La superbe composition signée François de Roubaix à l'ambiance "Morriconienne" donne aux Grandes Gueules une atmosphère saisissante de Western à la Française.
Robert Enrico & José Giovanni offrent un véritable Western à la Française en plantant la caméra au coeur des cimes et des magnifiques forêts Vosgiennes. Les sujets qu'abordent Les Grandes Gueules sont malheureusement toujours d'actualités à notre époque - La mort des petits artisans et la réinsertion difficile des délinquants. Et n'oublions surtout pas la réunion au sommet de deux immenses comédiens : Lino Ventura & André Bourvil dans un rôle dramatique. Un long-métrage peu connu du grand-public à découvrir absolument !
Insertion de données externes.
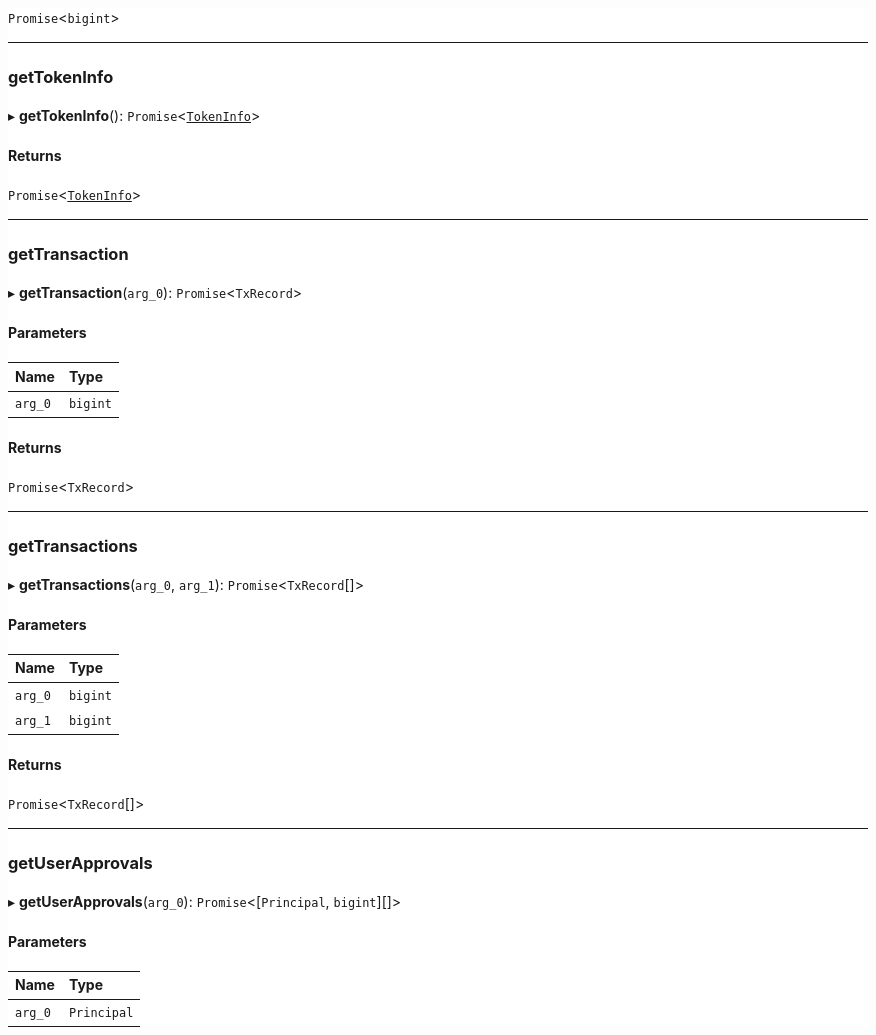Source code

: `Promise`<`bigint`\>

___

### getTokenInfo

▸ **getTokenInfo**(): `Promise`<[`TokenInfo`](TokenInfo.md)\>

#### Returns

`Promise`<[`TokenInfo`](TokenInfo.md)\>

___

### getTransaction

▸ **getTransaction**(`arg_0`): `Promise`<`TxRecord`\>

#### Parameters

| Name | Type |
| :------ | :------ |
| `arg_0` | `bigint` |

#### Returns

`Promise`<`TxRecord`\>

___

### getTransactions

▸ **getTransactions**(`arg_0`, `arg_1`): `Promise`<`TxRecord`[]\>

#### Parameters

| Name | Type |
| :------ | :------ |
| `arg_0` | `bigint` |
| `arg_1` | `bigint` |

#### Returns

`Promise`<`TxRecord`[]\>

___

### getUserApprovals

▸ **getUserApprovals**(`arg_0`): `Promise`<[`Principal`, `bigint`][]\>

#### Parameters

| Name | Type |
| :------ | :------ |
| `arg_0` | `Principal` |
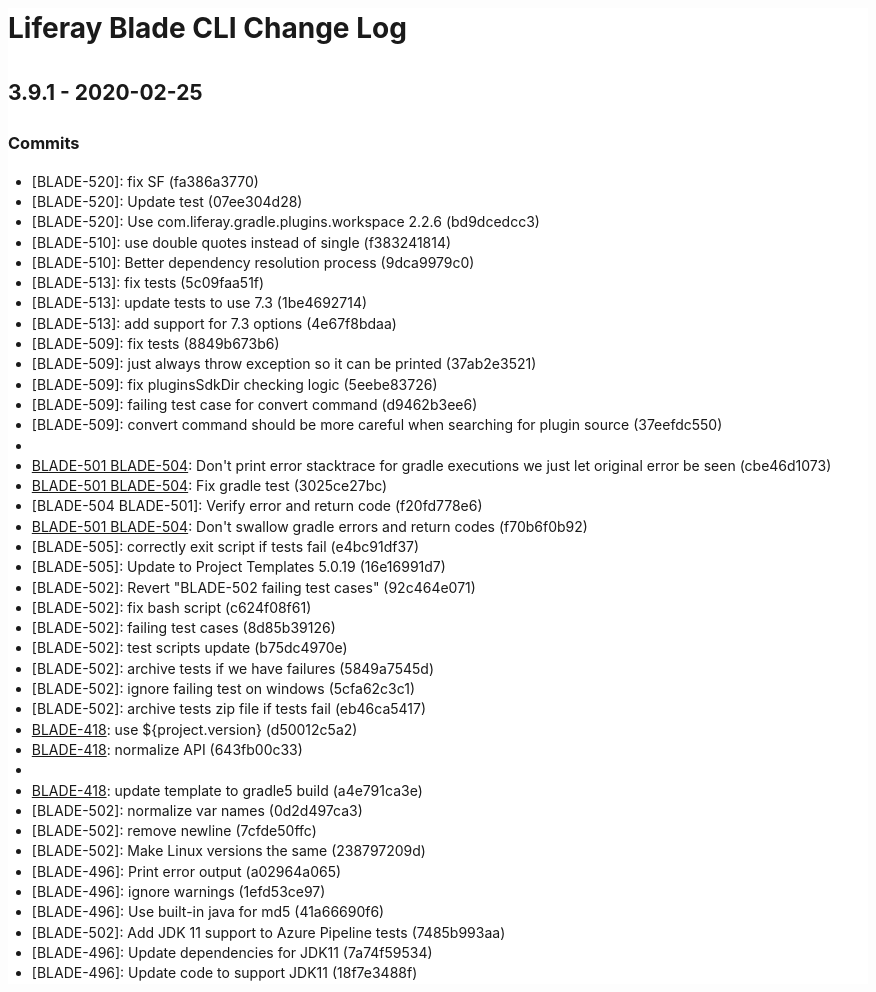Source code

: # Liferay Blade CLI Change Log

## 3.9.1 - 2020-02-25

### Commits
- [BLADE-520]: fix SF (fa386a3770)
- [BLADE-520]: Update test (07ee304d28)
- [BLADE-520]: Use com.liferay.gradle.plugins.workspace 2.2.6 (bd9dcedcc3)
- [BLADE-510]: use double quotes instead of single (f383241814)
- [BLADE-510]: Better dependency resolution process (9dca9979c0)
- [BLADE-513]: fix tests (5c09faa51f)
- [BLADE-513]: update tests to use 7.3 (1be4692714)
- [BLADE-513]: add support for 7.3 options (4e67f8bdaa)
- [BLADE-509]: fix tests (8849b673b6)
- [BLADE-509]: just always throw exception so it can be printed (37ab2e3521)
- [BLADE-509]: fix pluginsSdkDir checking logic (5eebe83726)
- [BLADE-509]: failing test case for convert command (d9462b3ee6)
- [BLADE-509]: convert command should be more careful when searching for plugin
source (37eefdc550)
- [BLADE-501 BLADE-504]: redundant (11911d0fde)
- [BLADE-501 BLADE-504]: Don't print error stacktrace for gradle executions we
just let original error be seen (cbe46d1073)
- [BLADE-501 BLADE-504]: Fix gradle test (3025ce27bc)
- [BLADE-504 BLADE-501]: Verify error and return code (f20fd778e6)
- [BLADE-501 BLADE-504]: Don't swallow gradle errors and return codes
(f70b6f0b92)
- [BLADE-505]: correctly exit script if tests fail (e4bc91df37)
- [BLADE-505]: Update to Project Templates 5.0.19 (16e16991d7)
- [BLADE-502]: Revert "BLADE-502 failing test cases" (92c464e071)
- [BLADE-502]: fix bash script (c624f08f61)
- [BLADE-502]: failing test cases (8d85b39126)
- [BLADE-502]: test scripts update (b75dc4970e)
- [BLADE-502]: archive tests if we have failures (5849a7545d)
- [BLADE-502]: ignore failing test on windows (5cfa62c3c1)
- [BLADE-502]: archive tests zip file if tests fail (eb46ca5417)
- [BLADE-418]: use ${project.version} (d50012c5a2)
- [BLADE-418]: normalize API (643fb00c33)
- [BLADE-418]: sort (28f0b9f504)
- [BLADE-418]: update template to gradle5 build (a4e791ca3e)
- [BLADE-502]: normalize var names (0d2d497ca3)
- [BLADE-502]: remove newline (7cfde50ffc)
- [BLADE-502]: Make Linux versions the same (238797209d)
- [BLADE-496]: Print error output (a02964a065)
- [BLADE-496]: ignore warnings (1efd53ce97)
- [BLADE-496]: Use built-in java for md5 (41a66690f6)
- [BLADE-502]: Add JDK 11 support to Azure Pipeline tests (7485b993aa)
- [BLADE-496]: Update dependencies for JDK11 (7a74f59534)
- [BLADE-496]: Update code to support JDK11 (18f7e3488f)

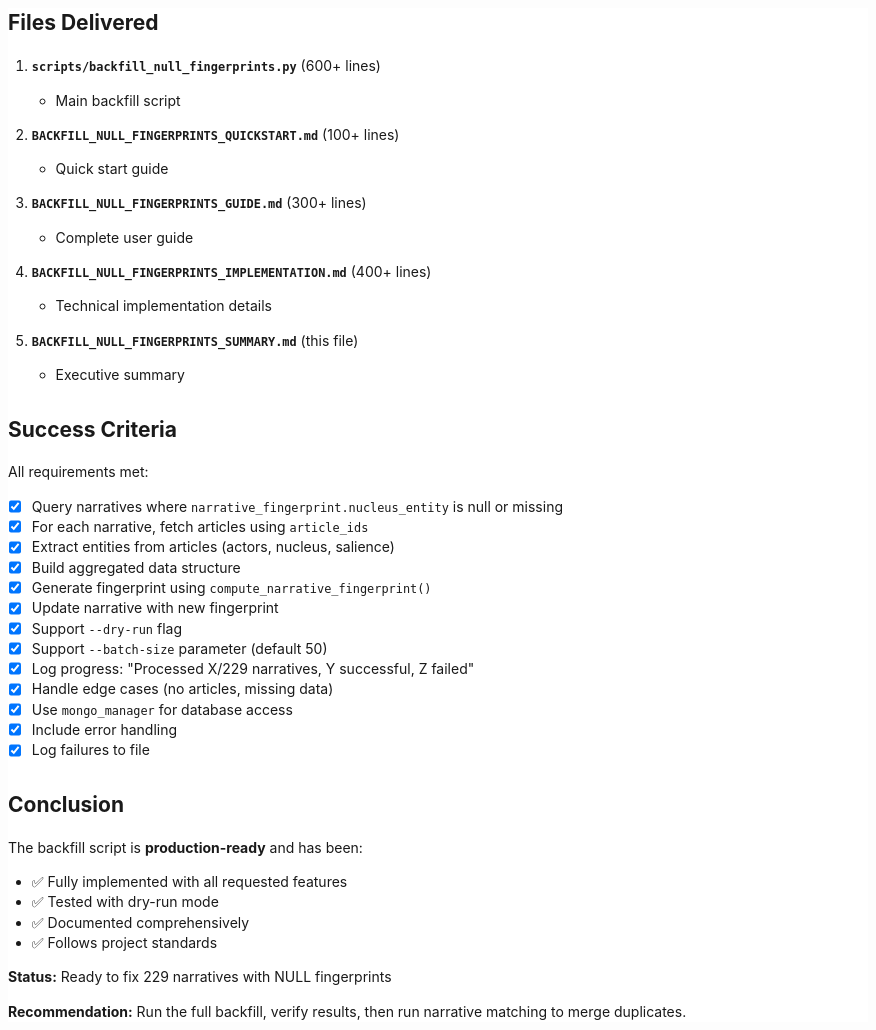 ## Files Delivered

1. **`scripts/backfill_null_fingerprints.py`** (600+ lines)
   - Main backfill script

2. **`BACKFILL_NULL_FINGERPRINTS_QUICKSTART.md`** (100+ lines)
   - Quick start guide

3. **`BACKFILL_NULL_FINGERPRINTS_GUIDE.md`** (300+ lines)
   - Complete user guide

4. **`BACKFILL_NULL_FINGERPRINTS_IMPLEMENTATION.md`** (400+ lines)
   - Technical implementation details

5. **`BACKFILL_NULL_FINGERPRINTS_SUMMARY.md`** (this file)
   - Executive summary

## Success Criteria

All requirements met:

- [x] Query narratives where `narrative_fingerprint.nucleus_entity` is null or missing
- [x] For each narrative, fetch articles using `article_ids`
- [x] Extract entities from articles (actors, nucleus, salience)
- [x] Build aggregated data structure
- [x] Generate fingerprint using `compute_narrative_fingerprint()`
- [x] Update narrative with new fingerprint
- [x] Support `--dry-run` flag
- [x] Support `--batch-size` parameter (default 50)
- [x] Log progress: "Processed X/229 narratives, Y successful, Z failed"
- [x] Handle edge cases (no articles, missing data)
- [x] Use `mongo_manager` for database access
- [x] Include error handling
- [x] Log failures to file

## Conclusion

The backfill script is **production-ready** and has been:
- ✅ Fully implemented with all requested features
- ✅ Tested with dry-run mode
- ✅ Documented comprehensively
- ✅ Follows project standards

**Status:** Ready to fix 229 narratives with NULL fingerprints

**Recommendation:** Run the full backfill, verify results, then run narrative matching to merge duplicates.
Je pensais avoir déjà commenté ici, visiblement j'ai oublié de le faire ^^
RépondreSupprimerVu sur tes bons conseils, et effectivement, ce qui m'a frappé aussi très rapidement, c'est cette ambiance de western âpre et viril situé au fin fond des Vosges Française - aux éléments que tu cites déjà, je rajouterai bien les façade en bois du village qui rappellent celles des boomtowns de l'ouest... Bourvil est royal à contre-emploi.